■ **Goal of the exercise**:
The full set of lines below has to be duplicated exactly, with no picture kept.

═══

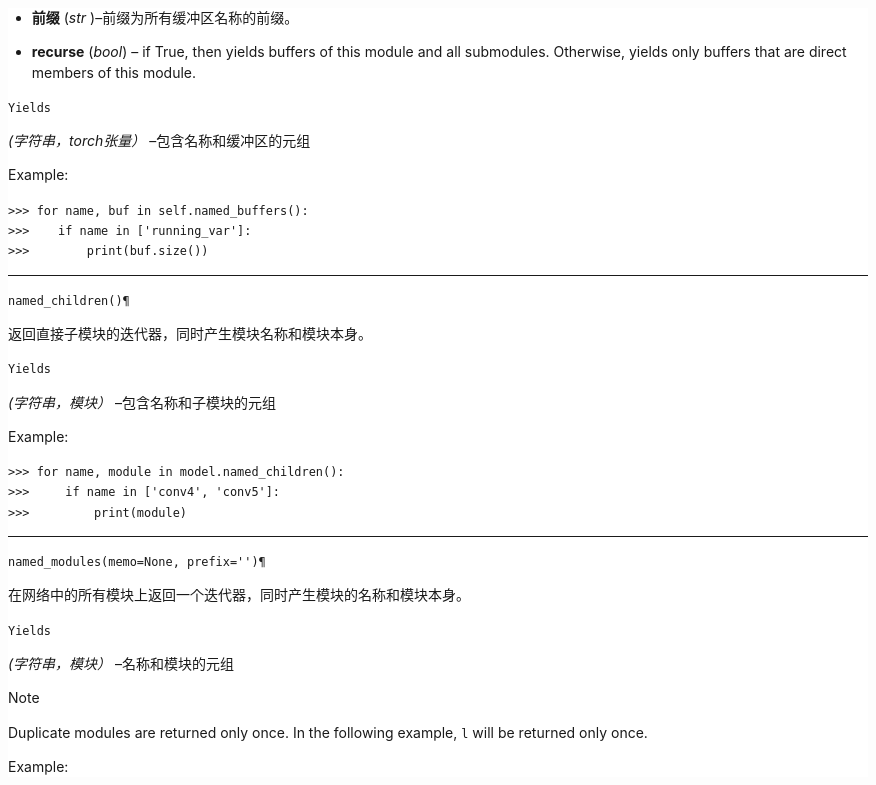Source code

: *   **前缀** (_str_ )–前缀为所有缓冲区名称的前缀。

*   **recurse** (_bool_) – if True, then yields buffers of this module and all submodules. Otherwise, yields only buffers that are direct members of this module.

```
Yields
```

_(字符串，torch张量）_ –包含名称和缓冲区的元组

Example:

```
>>> for name, buf in self.named_buffers():
>>>    if name in ['running_var']:
>>>        print(buf.size())

```

* * *

```
named_children()¶
```

返回直接子模块的迭代器，同时产生模块名称和模块本身。

```
Yields
```

_(字符串，模块）_ –包含名称和子模块的元组

Example:

```
>>> for name, module in model.named_children():
>>>     if name in ['conv4', 'conv5']:
>>>         print(module)

```

* * *

```
named_modules(memo=None, prefix='')¶
```

在网络中的所有模块上返回一个迭代器，同时产生模块的名称和模块本身。

```
Yields
```

_(字符串，模块）_ –名称和模块的元组

Note

Duplicate modules are returned only once. In the following example, `l` will be returned only once.

Example:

═══

■ **Written solution**:
Source code

: *   **前缀** (_str_ )–前缀为所有缓冲区名称的前缀。

*   **recurse** (_bool_) – if True, then yields buffers of this module and all submodules. Otherwise, yields only buffers that are direct members of this module.

```
Yields
```

_(字符串，torch张量）_ –包含名称和缓冲区的元组

Example:

```
>>> for name, buf in self.named_buffers():
>>>    if name in ['running_var']:
>>>        print(buf.size())

```

* * *

```
named_children()¶
```

返回直接子模块的迭代器，同时产生模块名称和模块本身。

```
Yields
```

_(字符串，模块）_ –包含名称和子模块的元组

Example:

```
>>> for name, module in model.named_children():
>>>     if name in ['conv4', 'conv5']:
>>>         print(module)

```

* * *

```
named_modules(memo=None, prefix='')¶
```

在网络中的所有模块上返回一个迭代器，同时产生模块的名称和模块本身。

```
Yields
```

_(字符串，模块）_ –名称和模块的元组

Note

Duplicate modules are returned only once. In the following example, `l` will be returned only once.

Example:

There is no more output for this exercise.